Hello to my family and friends. There is so much going on in my life that I want to share with you. Unfortunately, things are happening so fast that I cannot keep up with whom I've told what! I end up repeating myself to some and leaving others out of the loop altogether! This site should help ameliorate some of that. Thanks for visiting; your support is priceless.
It is difficult to say exactly when this saga began. Most of you know that about six years ago I simply began to feel run down and generally weak with very few specific symptoms. The simplest activities left me totally exhausted. After literally years of numerous doctor visits with a multitude of different physicians, I developed a GI bleed and was subsequently diagnosed with Crohn’s disease. The assumption was that this malady was the crux of the problems I had experienced. Unfortunately, the treatment for the Crohn’s was ultimately more damaging than the disease itself and resulted in autoimmune hepatitis as well as excruciating arthralgia related to autoimmunity. Add to this the already painful but well treated degenerative arthritis and type two diabetes and you get a woman who was fast becoming old before her time. Nonetheless, I persevered and during the latter part of last year began to feel better than I have felt in years. My Crohn’s disease and hepatitis appeared to be in complete remission (amazing the effects of Prednisone and Bud light), the bullous disorder that developed in September appeared to resolve on its own and my diabetes was well controlled. The only issues that remained but did not have a negative impact on my steadily increasing, incredible energy level were a nagging pain in my right shoulder that radiated down my arm and over to my neck, and some other aches and pains in my hands and knees. Physical examination of my shoulder indicated a likely rotator cuff issue and I had several weeks of physical therapy. Alas, the pain in my shoulder persisted and, indeed, accelerated. So we got an x-ray …
I suppose my CA Saga began with that x-ray. The orthopaedist (Deanna Constable, MD) saw nothing obvious to indicate rotator cuff issues but did notice what appeared to be a weak spot in the end of the humerus closest to my shoulder. She ordered an MRI which showed an obvious lesion in the bone.
Dr. Constable contacted my primary care physician (William K. Robinson, MD) and the trek began. Nine quarts of blood, a gallon of urine, a full body bone scan and an excruciating bone biopsy resulted in good news and bad: The good news was that the lesion in my arm appeared to be the only site in my body; the biopsy, however, revealed Metastatic carcinoma of unknown origin. I was absolutely stunned!
Since receiving this news on May 29th I have been poked and prodded and turned in every way but inside-out. I completed radiation treatments to my shoulder the 28th of July and began working on August 3rd. A repeat PET/CT on September 18th revealed continued cellular activity in my humerus as well as new activity in the back side of my pelvis. Another bone biopsy on the 25th showed the same as before: metastatic cancer of unknown origin. Sigh ...
In spite of all the poking and prodding and multitude of tests and examinations, there is still no clue as to what or where the primary cancer is.

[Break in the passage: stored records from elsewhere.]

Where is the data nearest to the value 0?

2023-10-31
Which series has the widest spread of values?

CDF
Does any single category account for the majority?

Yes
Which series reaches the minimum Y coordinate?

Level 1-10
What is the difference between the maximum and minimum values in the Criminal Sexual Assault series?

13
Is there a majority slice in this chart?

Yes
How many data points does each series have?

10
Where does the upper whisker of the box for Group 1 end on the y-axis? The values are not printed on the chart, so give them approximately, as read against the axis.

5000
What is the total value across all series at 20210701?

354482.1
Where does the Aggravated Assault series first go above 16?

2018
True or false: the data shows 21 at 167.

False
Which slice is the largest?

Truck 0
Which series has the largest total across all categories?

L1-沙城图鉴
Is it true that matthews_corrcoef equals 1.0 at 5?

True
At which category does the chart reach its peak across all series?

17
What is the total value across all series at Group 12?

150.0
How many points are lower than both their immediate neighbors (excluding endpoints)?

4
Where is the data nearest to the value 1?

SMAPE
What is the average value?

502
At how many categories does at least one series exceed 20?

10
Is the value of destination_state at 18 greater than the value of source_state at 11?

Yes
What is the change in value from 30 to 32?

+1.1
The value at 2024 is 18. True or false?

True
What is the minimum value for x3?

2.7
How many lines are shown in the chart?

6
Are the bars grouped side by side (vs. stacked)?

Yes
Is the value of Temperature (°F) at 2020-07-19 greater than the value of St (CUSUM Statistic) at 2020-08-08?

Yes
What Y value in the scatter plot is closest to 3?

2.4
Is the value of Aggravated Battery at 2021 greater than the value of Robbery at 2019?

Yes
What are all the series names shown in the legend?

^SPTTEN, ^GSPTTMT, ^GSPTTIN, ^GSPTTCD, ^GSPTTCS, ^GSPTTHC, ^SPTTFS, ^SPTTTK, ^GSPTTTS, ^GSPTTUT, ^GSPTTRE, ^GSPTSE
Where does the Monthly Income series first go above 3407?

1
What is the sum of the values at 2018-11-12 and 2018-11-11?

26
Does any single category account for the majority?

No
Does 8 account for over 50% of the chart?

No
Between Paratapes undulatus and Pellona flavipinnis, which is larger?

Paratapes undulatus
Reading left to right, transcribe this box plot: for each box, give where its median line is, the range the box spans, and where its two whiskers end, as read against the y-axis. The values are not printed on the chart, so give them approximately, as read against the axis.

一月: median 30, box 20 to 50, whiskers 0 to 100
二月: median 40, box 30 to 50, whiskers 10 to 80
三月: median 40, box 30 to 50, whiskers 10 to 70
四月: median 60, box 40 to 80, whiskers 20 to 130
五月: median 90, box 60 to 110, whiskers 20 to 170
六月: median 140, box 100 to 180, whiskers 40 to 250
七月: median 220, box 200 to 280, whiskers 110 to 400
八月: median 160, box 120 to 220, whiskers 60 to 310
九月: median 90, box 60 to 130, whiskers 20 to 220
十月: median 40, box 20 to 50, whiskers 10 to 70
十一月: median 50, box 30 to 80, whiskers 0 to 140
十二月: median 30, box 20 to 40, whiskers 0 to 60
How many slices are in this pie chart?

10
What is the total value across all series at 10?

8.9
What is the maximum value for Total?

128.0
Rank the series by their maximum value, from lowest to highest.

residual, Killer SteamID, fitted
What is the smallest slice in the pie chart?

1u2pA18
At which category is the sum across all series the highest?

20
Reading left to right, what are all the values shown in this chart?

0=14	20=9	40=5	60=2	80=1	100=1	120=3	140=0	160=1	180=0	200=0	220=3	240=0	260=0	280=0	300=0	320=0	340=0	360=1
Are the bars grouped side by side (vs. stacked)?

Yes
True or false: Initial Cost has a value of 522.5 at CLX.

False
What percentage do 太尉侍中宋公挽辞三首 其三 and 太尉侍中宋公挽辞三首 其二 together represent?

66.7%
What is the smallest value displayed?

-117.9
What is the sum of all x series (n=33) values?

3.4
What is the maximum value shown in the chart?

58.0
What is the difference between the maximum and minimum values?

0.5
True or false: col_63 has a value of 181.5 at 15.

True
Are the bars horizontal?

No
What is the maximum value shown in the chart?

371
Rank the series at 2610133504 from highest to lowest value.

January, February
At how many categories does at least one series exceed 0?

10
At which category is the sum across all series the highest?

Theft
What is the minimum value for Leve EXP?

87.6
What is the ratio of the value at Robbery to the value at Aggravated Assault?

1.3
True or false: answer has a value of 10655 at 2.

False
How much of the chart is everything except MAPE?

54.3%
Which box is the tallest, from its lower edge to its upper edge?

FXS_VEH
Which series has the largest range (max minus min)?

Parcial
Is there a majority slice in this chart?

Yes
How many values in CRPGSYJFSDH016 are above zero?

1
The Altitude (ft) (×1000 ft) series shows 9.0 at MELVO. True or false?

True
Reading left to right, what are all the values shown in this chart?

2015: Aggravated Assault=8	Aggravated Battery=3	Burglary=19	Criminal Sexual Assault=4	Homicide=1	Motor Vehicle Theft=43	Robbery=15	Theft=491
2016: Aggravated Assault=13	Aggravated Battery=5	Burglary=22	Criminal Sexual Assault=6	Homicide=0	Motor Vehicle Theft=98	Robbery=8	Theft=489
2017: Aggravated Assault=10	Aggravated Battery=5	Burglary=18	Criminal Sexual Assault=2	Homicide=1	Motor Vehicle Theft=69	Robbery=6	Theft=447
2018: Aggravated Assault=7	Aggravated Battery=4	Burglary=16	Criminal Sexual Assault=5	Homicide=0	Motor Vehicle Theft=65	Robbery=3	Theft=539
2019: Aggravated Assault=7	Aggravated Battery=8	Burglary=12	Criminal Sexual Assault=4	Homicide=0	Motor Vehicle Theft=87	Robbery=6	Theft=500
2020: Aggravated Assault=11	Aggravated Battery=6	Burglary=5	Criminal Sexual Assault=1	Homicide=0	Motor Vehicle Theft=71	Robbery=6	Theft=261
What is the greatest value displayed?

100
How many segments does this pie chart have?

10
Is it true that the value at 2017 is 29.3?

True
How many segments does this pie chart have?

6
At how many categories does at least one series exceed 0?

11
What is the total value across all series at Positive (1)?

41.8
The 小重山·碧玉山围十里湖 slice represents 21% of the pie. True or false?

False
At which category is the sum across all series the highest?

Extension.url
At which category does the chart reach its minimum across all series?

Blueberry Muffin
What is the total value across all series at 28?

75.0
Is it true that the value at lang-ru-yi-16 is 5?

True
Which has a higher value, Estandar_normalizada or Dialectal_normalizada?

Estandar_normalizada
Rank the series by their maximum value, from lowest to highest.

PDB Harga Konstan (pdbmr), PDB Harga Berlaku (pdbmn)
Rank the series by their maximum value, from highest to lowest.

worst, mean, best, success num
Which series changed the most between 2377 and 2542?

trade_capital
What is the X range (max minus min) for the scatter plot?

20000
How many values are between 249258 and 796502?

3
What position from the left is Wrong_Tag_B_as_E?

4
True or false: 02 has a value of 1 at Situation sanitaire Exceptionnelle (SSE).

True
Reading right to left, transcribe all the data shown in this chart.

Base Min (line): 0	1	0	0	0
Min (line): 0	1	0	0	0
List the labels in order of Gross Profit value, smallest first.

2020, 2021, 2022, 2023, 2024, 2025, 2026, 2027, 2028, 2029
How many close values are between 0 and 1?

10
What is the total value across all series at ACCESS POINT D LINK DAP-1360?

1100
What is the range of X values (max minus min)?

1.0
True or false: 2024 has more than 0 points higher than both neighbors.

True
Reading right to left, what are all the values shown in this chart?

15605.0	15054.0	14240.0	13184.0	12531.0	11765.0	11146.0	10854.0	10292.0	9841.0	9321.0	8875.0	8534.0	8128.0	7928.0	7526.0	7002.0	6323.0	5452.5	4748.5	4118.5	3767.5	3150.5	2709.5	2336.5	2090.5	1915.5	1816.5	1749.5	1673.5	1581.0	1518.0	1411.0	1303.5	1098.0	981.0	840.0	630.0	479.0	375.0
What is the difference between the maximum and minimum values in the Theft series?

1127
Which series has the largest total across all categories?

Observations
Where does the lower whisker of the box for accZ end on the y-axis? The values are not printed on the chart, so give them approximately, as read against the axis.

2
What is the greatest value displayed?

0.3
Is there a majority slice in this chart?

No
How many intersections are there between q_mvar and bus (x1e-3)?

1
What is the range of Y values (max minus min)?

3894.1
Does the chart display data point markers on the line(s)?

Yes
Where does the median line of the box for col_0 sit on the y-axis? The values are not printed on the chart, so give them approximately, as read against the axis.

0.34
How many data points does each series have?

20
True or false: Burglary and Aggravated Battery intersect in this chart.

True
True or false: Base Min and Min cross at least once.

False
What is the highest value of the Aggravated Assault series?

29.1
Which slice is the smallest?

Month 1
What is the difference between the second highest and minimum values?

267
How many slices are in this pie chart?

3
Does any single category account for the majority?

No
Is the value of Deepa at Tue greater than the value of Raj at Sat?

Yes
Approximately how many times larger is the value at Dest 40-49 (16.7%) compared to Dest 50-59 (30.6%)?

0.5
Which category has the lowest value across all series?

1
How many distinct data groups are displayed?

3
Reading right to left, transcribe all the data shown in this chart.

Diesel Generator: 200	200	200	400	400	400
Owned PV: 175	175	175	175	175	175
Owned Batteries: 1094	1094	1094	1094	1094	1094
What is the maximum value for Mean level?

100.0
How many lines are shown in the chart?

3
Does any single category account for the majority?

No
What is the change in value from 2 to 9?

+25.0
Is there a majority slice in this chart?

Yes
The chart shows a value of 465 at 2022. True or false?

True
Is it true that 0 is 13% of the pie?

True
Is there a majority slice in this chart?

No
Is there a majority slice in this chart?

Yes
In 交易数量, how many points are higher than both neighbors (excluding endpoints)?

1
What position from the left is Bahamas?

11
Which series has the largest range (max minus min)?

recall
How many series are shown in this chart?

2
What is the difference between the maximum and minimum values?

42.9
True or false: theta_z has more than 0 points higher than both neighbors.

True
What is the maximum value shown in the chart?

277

I am passed stunned now. I vacillate between total fear and anger and I struggle between resignation and a very strong urge to lash out. And the metastatic cells go marching on.
I've always prided myself in being a little different, a one of a kind sort of gal who enjoyed being a maverick. Not anymore. Without my awesome husband, dear sisters and brothers and some wonderful friends (Cathy, Mike, you too Bill), I do not know where I'd be. All of you, your love, support and prayers mean so much to me.
This is a "special" message to my dear sister Marilyn and her wonderful son Ian. I do not know what or how I could do without you and I want you to know how much I appreciate your willingness to put forth and change your plans, whatever they may be, to run me here or there or pick up prescriptions or whatever. I know that I can never repay all that it must really "cost" you but I assure you that if I could I would certainly attempt to do so. I just want you and the world to know how much you both mean to Henry and to me. And I'm not saying anything about the wheelchair "runs" through WalMart. Though I must say, there is nothing quite like the wind in your hair (such as it is) as you do WalMart! :-)
I love you Ian! I love you Marilyn! And don't you ever forget it!!
To all of you, I totally appreciate your continued prayers, love and support through this journey of ours. Even though I've not been as in touch as perhaps I should have been, times have been rocky. Still I feel your presence and it means the world. I do hope you're feeling the love in return. I am not down and out yet and still feel much of the better fight still left. Your hanging with me only helps solidify that stance. I ask you to please continue prayers for Henry as well. And I pray God's Blessing on us all ...
I cherish your messages. Please take a moment to read other's entries or write a note yourself as often as you'd like. My only criticism of CaringBridge is that I cannot respond to each note individually. I Love you!